|
|
|
|
|
by phreeza
2200 days ago
|
|
My understanding is that generally, the error when extrapolating to areas not covered by the training data distribution would be considered to be part of the "bias" part of the bias-variance tradeoff. The way I see it, the variance is the part of the error that you can reduce by collecting more data from your distribution and increasing model complexity if needed. The bias part is what will not get better no matter how much you sample your distribution, and extrapolation problems fall into that category. |
|
Ah, apologies, I see what you mean. That is true, but this "error" is in-sample error, so increasing your model's variance will increase its ability to interpolate but not extrapolate to out-of-sample data, as I explain in my longer comment.
"In-sample" means all the data you've collected to train and test with. It includes training/validation/test splits. At the end of k-fold cross-validation, your model has "seen" all the data in your sample and the model that performs best is the model that best represents that data.
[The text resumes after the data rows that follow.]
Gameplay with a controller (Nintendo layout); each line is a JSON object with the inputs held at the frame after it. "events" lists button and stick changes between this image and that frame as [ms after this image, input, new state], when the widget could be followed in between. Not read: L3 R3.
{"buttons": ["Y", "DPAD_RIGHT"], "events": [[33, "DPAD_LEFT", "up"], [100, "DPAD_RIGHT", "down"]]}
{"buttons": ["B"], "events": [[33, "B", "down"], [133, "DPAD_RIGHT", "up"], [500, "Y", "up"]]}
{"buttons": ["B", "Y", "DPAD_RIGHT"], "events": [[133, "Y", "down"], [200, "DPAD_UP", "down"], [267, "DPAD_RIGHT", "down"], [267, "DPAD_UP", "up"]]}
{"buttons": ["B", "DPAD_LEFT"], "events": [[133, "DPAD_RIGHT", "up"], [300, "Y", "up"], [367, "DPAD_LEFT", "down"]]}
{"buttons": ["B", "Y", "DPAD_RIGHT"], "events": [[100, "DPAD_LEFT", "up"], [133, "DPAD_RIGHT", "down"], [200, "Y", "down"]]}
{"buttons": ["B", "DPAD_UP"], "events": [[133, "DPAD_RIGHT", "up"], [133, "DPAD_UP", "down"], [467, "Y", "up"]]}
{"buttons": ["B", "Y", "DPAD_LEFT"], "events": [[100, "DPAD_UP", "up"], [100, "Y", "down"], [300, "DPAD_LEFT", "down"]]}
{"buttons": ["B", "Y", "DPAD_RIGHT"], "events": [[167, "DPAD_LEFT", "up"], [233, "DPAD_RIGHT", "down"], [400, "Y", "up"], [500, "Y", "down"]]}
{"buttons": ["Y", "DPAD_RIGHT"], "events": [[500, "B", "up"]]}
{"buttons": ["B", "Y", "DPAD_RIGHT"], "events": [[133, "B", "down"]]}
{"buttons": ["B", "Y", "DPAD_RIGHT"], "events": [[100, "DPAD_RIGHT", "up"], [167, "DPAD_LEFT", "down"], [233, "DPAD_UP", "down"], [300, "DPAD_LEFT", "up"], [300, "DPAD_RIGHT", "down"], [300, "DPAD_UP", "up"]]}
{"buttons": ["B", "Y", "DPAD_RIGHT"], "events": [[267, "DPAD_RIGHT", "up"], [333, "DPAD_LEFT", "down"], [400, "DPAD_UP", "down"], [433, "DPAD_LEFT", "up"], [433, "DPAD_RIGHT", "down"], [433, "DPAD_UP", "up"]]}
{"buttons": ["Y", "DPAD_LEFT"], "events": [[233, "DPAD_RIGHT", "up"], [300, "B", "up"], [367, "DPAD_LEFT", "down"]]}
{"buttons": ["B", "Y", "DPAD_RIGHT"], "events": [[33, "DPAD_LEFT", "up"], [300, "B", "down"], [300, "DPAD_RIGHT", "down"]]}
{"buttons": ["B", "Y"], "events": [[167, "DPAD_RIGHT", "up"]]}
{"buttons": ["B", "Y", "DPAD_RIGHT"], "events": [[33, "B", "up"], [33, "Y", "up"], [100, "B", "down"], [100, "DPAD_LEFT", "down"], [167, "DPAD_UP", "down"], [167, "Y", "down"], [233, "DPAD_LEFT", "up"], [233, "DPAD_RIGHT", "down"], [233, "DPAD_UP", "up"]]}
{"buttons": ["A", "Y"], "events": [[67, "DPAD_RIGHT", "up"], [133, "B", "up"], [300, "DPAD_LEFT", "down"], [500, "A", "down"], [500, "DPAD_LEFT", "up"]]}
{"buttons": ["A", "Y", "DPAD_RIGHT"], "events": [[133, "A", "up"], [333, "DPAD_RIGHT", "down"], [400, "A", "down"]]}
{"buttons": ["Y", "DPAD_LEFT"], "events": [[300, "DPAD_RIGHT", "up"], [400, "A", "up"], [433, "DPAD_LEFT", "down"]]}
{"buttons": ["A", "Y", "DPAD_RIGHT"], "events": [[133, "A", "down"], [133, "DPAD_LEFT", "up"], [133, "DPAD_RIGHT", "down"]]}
But, because the data was sampled from a distribution that is most likely not the true distribution of the data (since that distribution is unknown), the sampling error (i.e. the differences between the true and sample distributions) will be reflected in the model. A high-variance model will suffer more from this than a high-bias one.
Sorry I didn't understand immediately what you meant. The longer comment above is correct but probably doesn't help answer your question directly.